- Observed by: Catholic Church
- Date: Sunday before the Feast of Christ the King
- 2025 date: 16 November
- 2026 date: 15 November
- 2027 date: 14 November
- 2028 date: 19 November
- Frequency: Annual
- First time: 19 November 2017

= World Day of the Poor =

Annual Roman Catholic event

The World Day of the Poor is a Roman Catholic observance, celebrated on the 33rd Sunday of Ordinary Time since 2017. It was established by Pope Francis in his Apostolic Letter, Misericordia et Misera, issued on 20 November 2016 to celebrate the end of the Extraordinary Jubilee of Mercy.

==Description==
The World Day of the Poor was first observed on 19 November 2017, with the theme, "Let us love, not with words but with deeds". In his message for that first World Day of the Poor, Pope Francis said that "the Our Father is the prayer of the poor". He held a special Mass in St. Peter’s Basilica, followed by a free lunch in the adjacent Paul VI Hall, in several Catholic colleges, and in other Vatican venues. During the week preceding the World Day of the Poor, free specialized medical services were offered at a mobile clinic.

The day was also observed in other countries, including India, Poland, and Canada, with special Masses, free meals for the poor, and other initiatives.

In India, the Archbishop of Bombay, Cardinal Oswald Gracias, launched an "ACTS" (Actively Called to Serve) project, which involved distributing bags to parishes, in which people could donate food (e.g., grain or sugar) and toiletries for the poor. Cardinal Gracias said that "Our Lord gave us the striking example of simplicity and poverty in His own life. He taught His disciples to value poverty."

In some Polish cities, the day was preceded by a "Week of the Poor", when some Catholics prayed for those in need and organized various forms of aid for them. In Kraków, the services of a beautician and hairdresser were offered to the less fortunate, as were culinary, theatrical, and musical workshops. In Poznań, film showings and meetings were organized at centers for the poor or homeless, while at a "help bus" they could receive a warm meal, clothing, and nursing assistance.

In Canada, the Archbishop of Vancouver, J. Michael Miller, initiated a 4-day email prayer campaign for those in need, and encouraged conversations with the homeless, donations, charitable help, visits to the sick and to prisoners, consolation of the bereaved, and the giving of alms to the poor.
————————
* **Problem to solve**
Can you duplicate the World Day of the Poor text word for word, between "In Canada, the" and "to the poor.", inclusive? The records that come next have no connection to the World Day of the Poor text.

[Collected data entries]
————————
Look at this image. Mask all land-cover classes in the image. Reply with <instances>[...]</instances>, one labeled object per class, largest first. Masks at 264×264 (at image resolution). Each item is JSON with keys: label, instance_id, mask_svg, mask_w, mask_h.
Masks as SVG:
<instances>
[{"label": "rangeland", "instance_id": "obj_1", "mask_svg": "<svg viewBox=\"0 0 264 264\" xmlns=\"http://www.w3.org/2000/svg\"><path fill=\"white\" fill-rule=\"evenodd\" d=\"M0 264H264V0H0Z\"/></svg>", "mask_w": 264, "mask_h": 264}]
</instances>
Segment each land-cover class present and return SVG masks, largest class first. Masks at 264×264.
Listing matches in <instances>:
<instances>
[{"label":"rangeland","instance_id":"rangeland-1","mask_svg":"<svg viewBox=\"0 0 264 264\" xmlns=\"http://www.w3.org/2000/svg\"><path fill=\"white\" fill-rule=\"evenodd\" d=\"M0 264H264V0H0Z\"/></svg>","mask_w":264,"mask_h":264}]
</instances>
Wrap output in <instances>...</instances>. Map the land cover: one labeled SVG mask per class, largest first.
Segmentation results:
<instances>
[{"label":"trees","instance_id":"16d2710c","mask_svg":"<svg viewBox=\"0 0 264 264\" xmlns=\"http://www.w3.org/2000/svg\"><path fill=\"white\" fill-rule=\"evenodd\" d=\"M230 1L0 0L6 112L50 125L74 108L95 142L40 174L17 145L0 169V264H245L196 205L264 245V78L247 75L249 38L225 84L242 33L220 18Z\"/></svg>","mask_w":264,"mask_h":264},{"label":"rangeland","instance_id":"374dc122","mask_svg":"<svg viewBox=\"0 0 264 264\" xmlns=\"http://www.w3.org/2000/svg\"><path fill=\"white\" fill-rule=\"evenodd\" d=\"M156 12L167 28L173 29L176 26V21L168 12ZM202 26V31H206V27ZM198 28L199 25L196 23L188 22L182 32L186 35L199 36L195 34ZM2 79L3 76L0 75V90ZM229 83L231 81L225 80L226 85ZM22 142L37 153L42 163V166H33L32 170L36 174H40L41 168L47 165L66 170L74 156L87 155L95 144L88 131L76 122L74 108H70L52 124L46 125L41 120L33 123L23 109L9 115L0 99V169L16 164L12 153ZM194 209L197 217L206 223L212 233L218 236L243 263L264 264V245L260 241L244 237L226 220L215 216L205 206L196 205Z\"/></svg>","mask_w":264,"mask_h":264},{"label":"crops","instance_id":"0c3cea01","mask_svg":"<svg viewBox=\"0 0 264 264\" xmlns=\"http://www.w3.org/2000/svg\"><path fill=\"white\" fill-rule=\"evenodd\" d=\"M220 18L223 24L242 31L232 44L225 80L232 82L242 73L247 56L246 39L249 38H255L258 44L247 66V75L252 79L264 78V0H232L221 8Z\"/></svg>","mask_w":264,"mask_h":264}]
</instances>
————————
* **Worked solution**
In Canada, the Archbishop of Vancouver, J. Michael Miller, initiated a 4-day email prayer campaign for those in need, and encouraged conversations with the homeless, donations, charitable help, visits to the sick and to prisoners, consolation of the bereaved, and the giving of alms to the poor.